Throughout his ministry, bad blood between north and south provides much of the subtext of the disputes between Jesus and his critics. Quick-witted and sharp-tongued, he wins his battles of words with them, as a rule, until now, the hour of his trial and execution. The Father, his power source, has begun to withdraw.

Fencing with Pilate, Jesus demonstrates his signature mental agility one last time. He turns Pilate’s question “Therefore you are a king?” sideways, ignoring the interrogative tone of voice and answering the literal meaning of the sentence.

“You say that I’m a king,” Jesus notes. Touché.

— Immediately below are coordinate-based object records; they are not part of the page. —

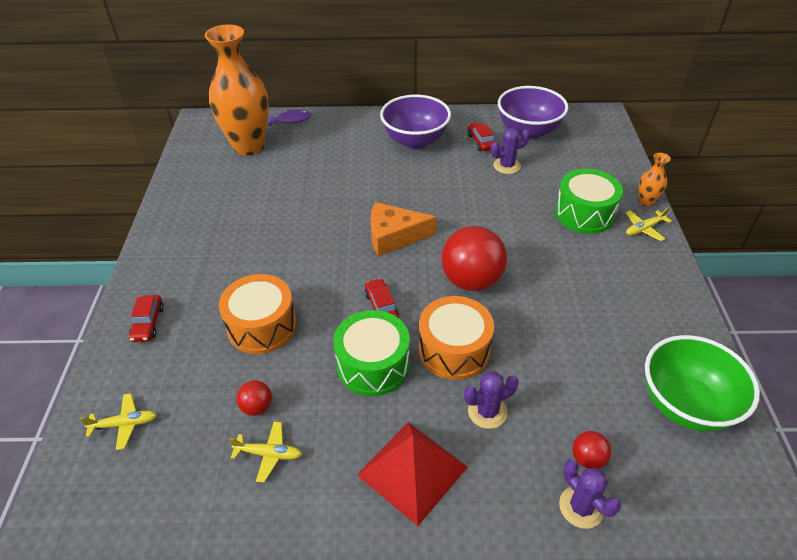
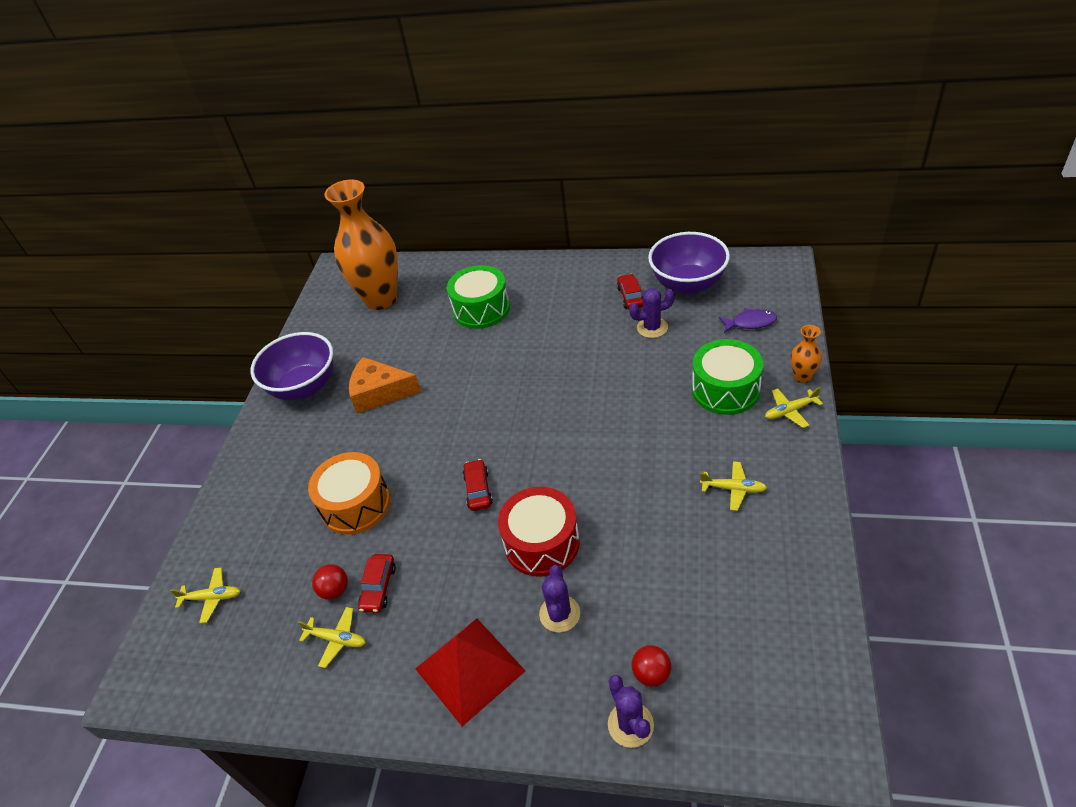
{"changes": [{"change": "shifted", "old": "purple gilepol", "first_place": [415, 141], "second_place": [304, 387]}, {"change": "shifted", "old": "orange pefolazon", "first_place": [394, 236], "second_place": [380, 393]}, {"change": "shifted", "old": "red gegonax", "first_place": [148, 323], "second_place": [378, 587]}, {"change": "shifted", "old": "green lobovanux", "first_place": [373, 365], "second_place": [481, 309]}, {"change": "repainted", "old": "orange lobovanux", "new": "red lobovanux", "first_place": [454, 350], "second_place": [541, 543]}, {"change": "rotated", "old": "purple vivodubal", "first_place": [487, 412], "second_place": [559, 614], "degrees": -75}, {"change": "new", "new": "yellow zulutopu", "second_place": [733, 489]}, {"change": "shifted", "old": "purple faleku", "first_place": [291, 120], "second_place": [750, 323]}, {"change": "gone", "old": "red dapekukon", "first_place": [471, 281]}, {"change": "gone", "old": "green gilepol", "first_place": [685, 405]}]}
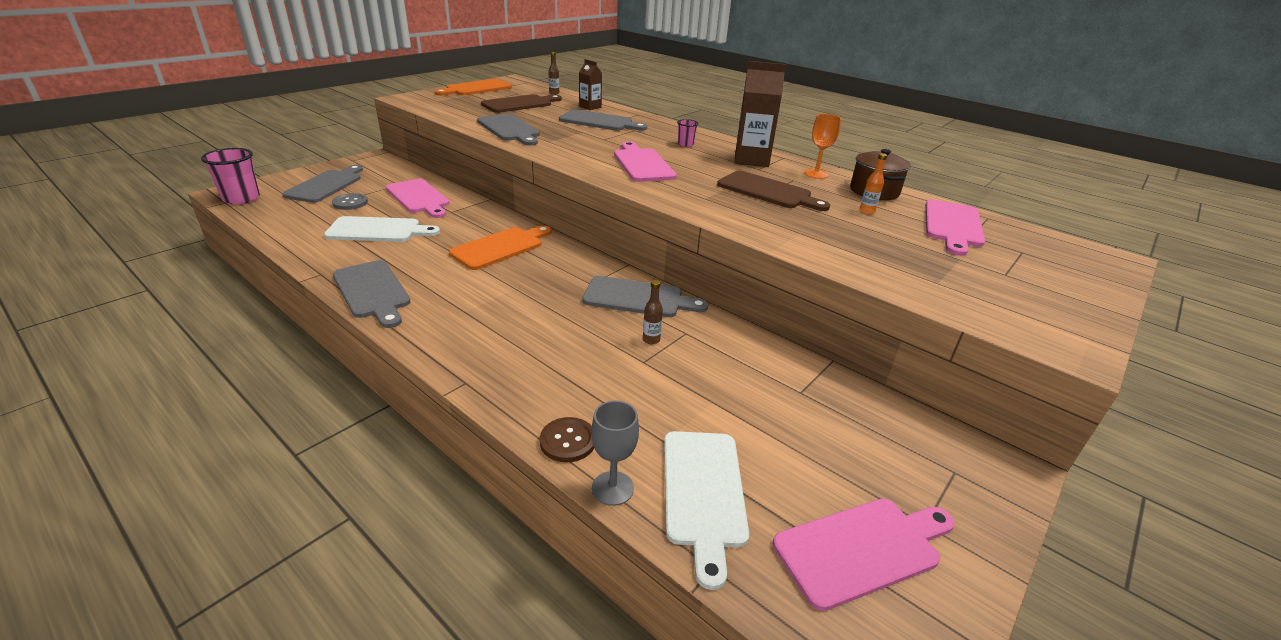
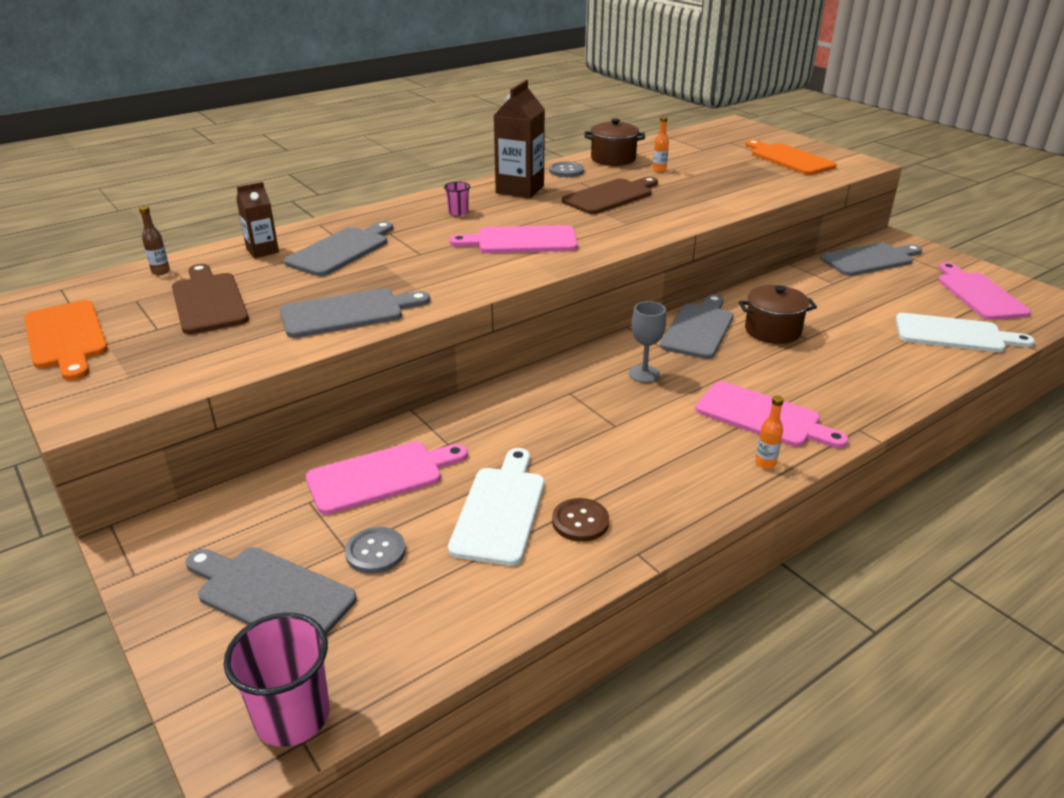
{"changes": [{"change": "swapped", "old": "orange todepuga", "new": "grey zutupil", "first_place": [816, 174], "second_place": [566, 171]}, {"change": "shifted", "old": "brown zutupil", "first_place": [568, 441], "second_place": [580, 521]}, {"change": "shifted", "old": "grey todepuga", "first_place": [612, 488], "second_place": [644, 374]}, {"change": "shifted", "old": "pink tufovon", "first_place": [952, 225], "second_place": [763, 416]}, {"change": "swapped", "old": "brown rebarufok", "new": "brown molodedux", "first_place": [651, 340], "second_place": [772, 331]}, {"change": "shifted", "old": "orange tufovon", "first_place": [500, 247], "second_place": [789, 159]}, {"change": "new", "new": "orange rebarufok", "second_place": [765, 463]}, {"change": "shifted", "old": "grey tufovon", "first_place": [372, 291], "second_place": [870, 259]}]}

From that point to his death a few hours later, his rhetorical strength continues to recede and abandon him, like air leaking from a balloon. Silence forms a large part of his response to the insults, verbal and physical, that add up to a spectacular public humiliation, by now the most famous in recorded history.

It’s a convention, when meditating on the mystery of the cross, to dwell on the question of guilt — ours. Jesus assumed our sins, taking them off our shoulders, and off our souls, so that we might pass God’s judgment: I leave it to others to decide whether that understanding of atonement is sound theology. What comes to mind more than guilt when I think on the crucifixion is the shame.

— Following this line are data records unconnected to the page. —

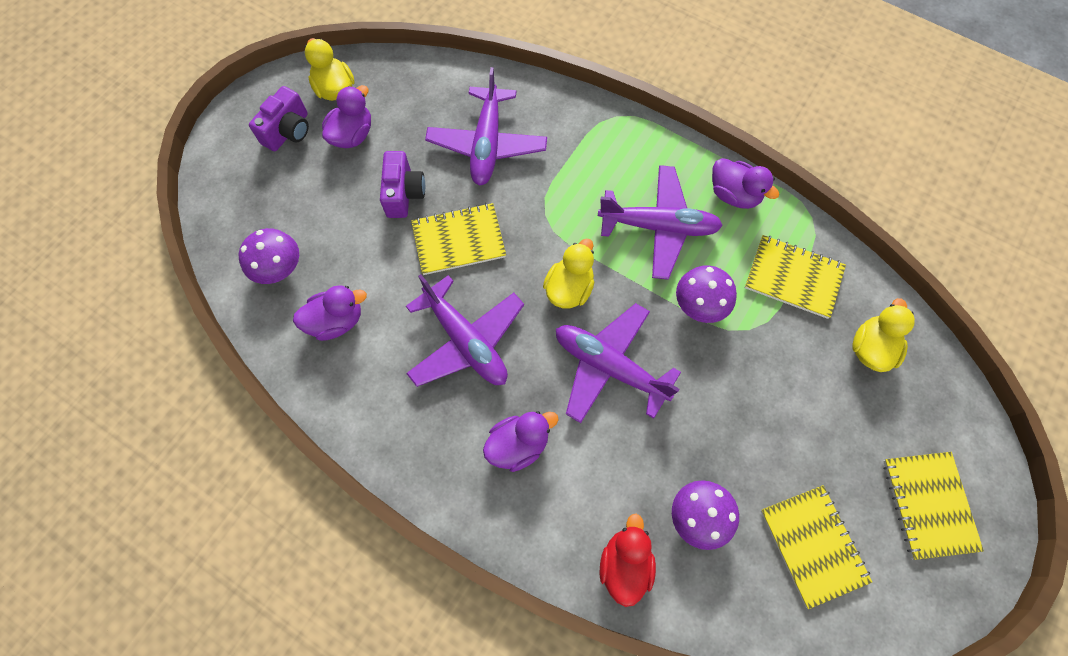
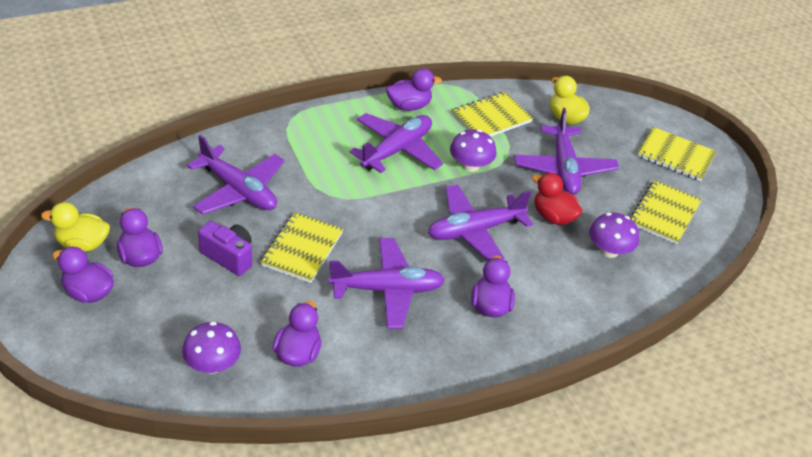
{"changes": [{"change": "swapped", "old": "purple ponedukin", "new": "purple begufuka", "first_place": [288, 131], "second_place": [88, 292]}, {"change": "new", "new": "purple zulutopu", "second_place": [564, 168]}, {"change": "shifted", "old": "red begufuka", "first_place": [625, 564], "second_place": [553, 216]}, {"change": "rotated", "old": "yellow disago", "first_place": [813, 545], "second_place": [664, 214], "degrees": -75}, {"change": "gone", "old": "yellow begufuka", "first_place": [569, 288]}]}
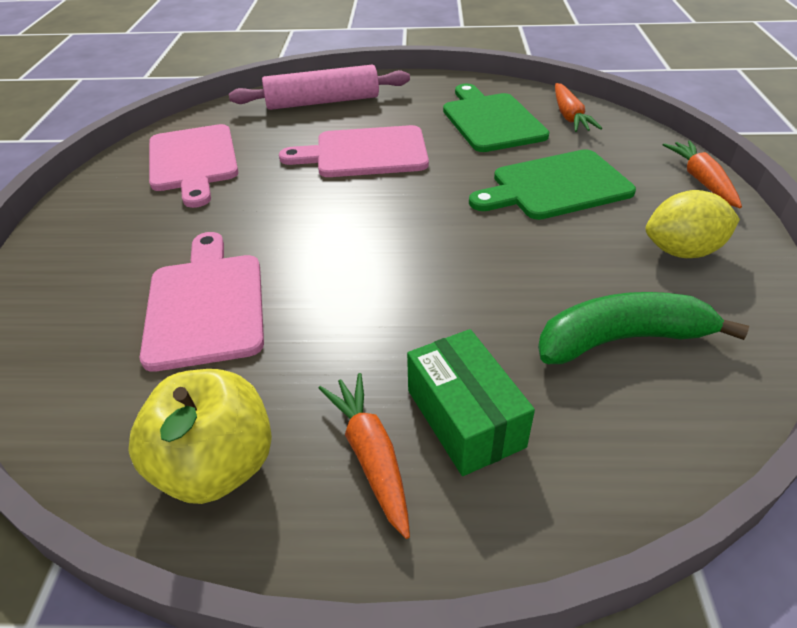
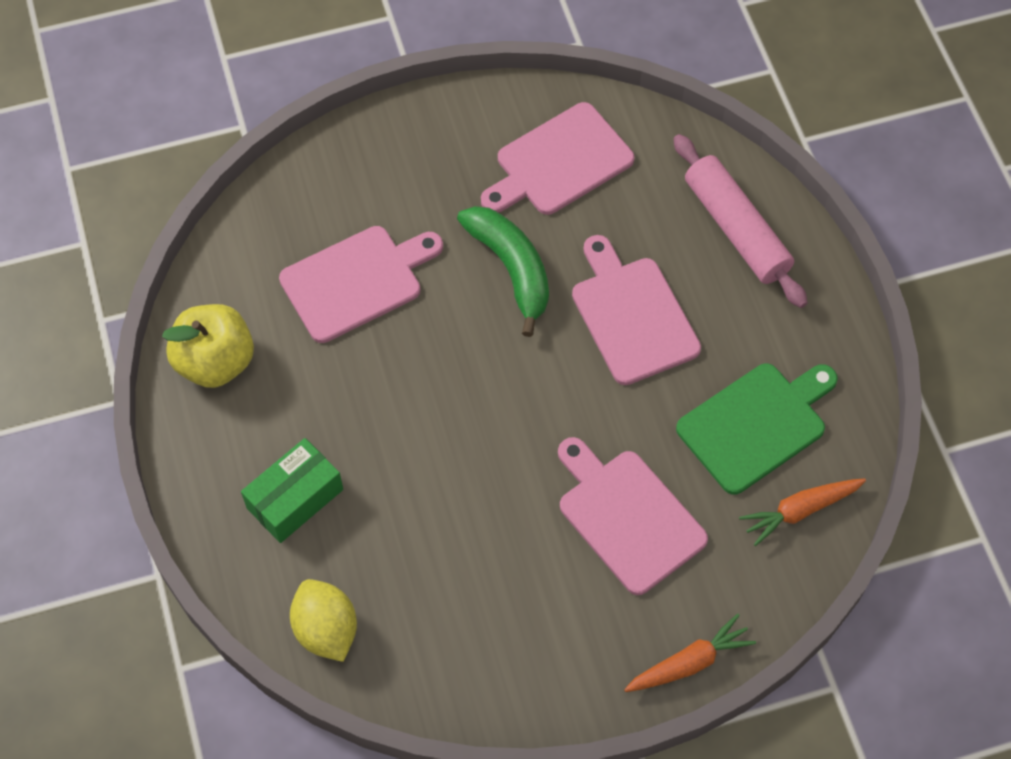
{"changes": [{"change": "shifted", "old": "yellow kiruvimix", "first_place": [682, 251], "second_place": [326, 629]}, {"change": "shifted", "old": "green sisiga", "first_place": [621, 339], "second_place": [511, 269]}, {"change": "repainted", "old": "green tufovon", "new": "pink tufovon", "first_place": [556, 186], "second_place": [627, 517]}, {"change": "gone", "old": "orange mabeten", "first_place": [371, 456]}]}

Anyone who lives long enough has been accused of offenses that he didn’t commit. He finds himself as well to be in general misunderstood and misrepresented, a victim of bad translations. Friends and strangers hear him express a thought that’s new to them, and in their impatience they translate it into one that they’re familiar with but that’s not quite what he means. He would explain himself, but when you’re explaining you’re losing, or written off as having already lost, so he bites his tongue and carries a burden of resentment with him to the grave. No one ever knew him, or knew him well enough, though many assumed that they did, compounding his loneliness.

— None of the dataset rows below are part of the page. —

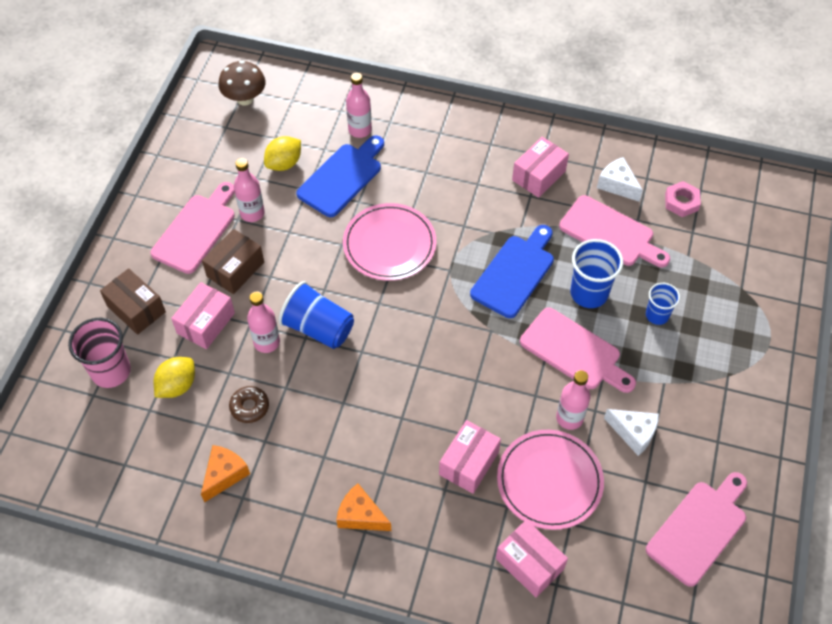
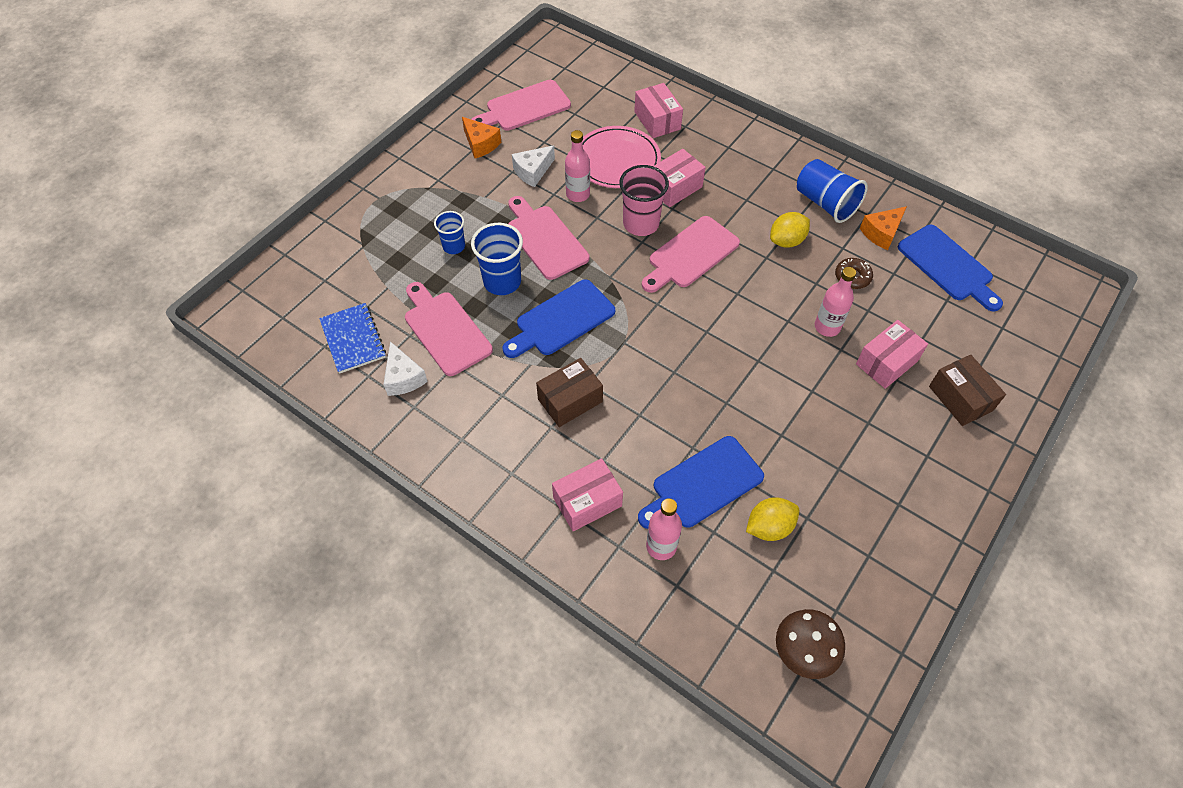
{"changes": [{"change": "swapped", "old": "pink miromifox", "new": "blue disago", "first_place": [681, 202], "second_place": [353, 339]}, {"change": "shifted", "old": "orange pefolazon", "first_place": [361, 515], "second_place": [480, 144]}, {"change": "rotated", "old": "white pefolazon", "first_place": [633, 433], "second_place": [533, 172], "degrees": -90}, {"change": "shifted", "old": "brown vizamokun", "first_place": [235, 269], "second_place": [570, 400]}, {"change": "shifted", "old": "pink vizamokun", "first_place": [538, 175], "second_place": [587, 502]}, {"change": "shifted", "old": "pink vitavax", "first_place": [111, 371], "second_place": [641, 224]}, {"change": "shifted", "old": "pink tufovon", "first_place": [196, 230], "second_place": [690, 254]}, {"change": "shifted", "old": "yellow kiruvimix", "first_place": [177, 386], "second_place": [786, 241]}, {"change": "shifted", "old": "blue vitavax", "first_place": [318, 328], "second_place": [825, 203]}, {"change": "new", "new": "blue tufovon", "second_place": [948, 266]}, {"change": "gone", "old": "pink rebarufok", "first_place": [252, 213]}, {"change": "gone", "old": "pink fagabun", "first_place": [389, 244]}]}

Let him find comfort in the knowledge that he’s in company better than himself. Jesus suffered something similar throughout his short life. On Calvary, it was taken to a new level. Pilate, in what could be read as a twisted proclamation of contempt for Jesus as well as for the Temple establishment and the local population, orders a sign to be affixed to the cross: “Jesus of Nazareth, king of the Judeans.” That’s how people in Jerusalem would have read it. Nazareth is a town in Galilee.

Jesus rose from the tomb, lingered for a few weeks, and then left but not before promising to return, vindicated and victorious. You who believe that you are destined for a parallel fate are destined for a parallel fate. The faith is both too deep and too exalted to be comprehended. By comparison, the consolation of Jesus’s companionship in the pit of shame, whether we stumbled into it through our fault or, like Joseph, were cast into it by jealous rivals, is a minor grace, but I’ll take it.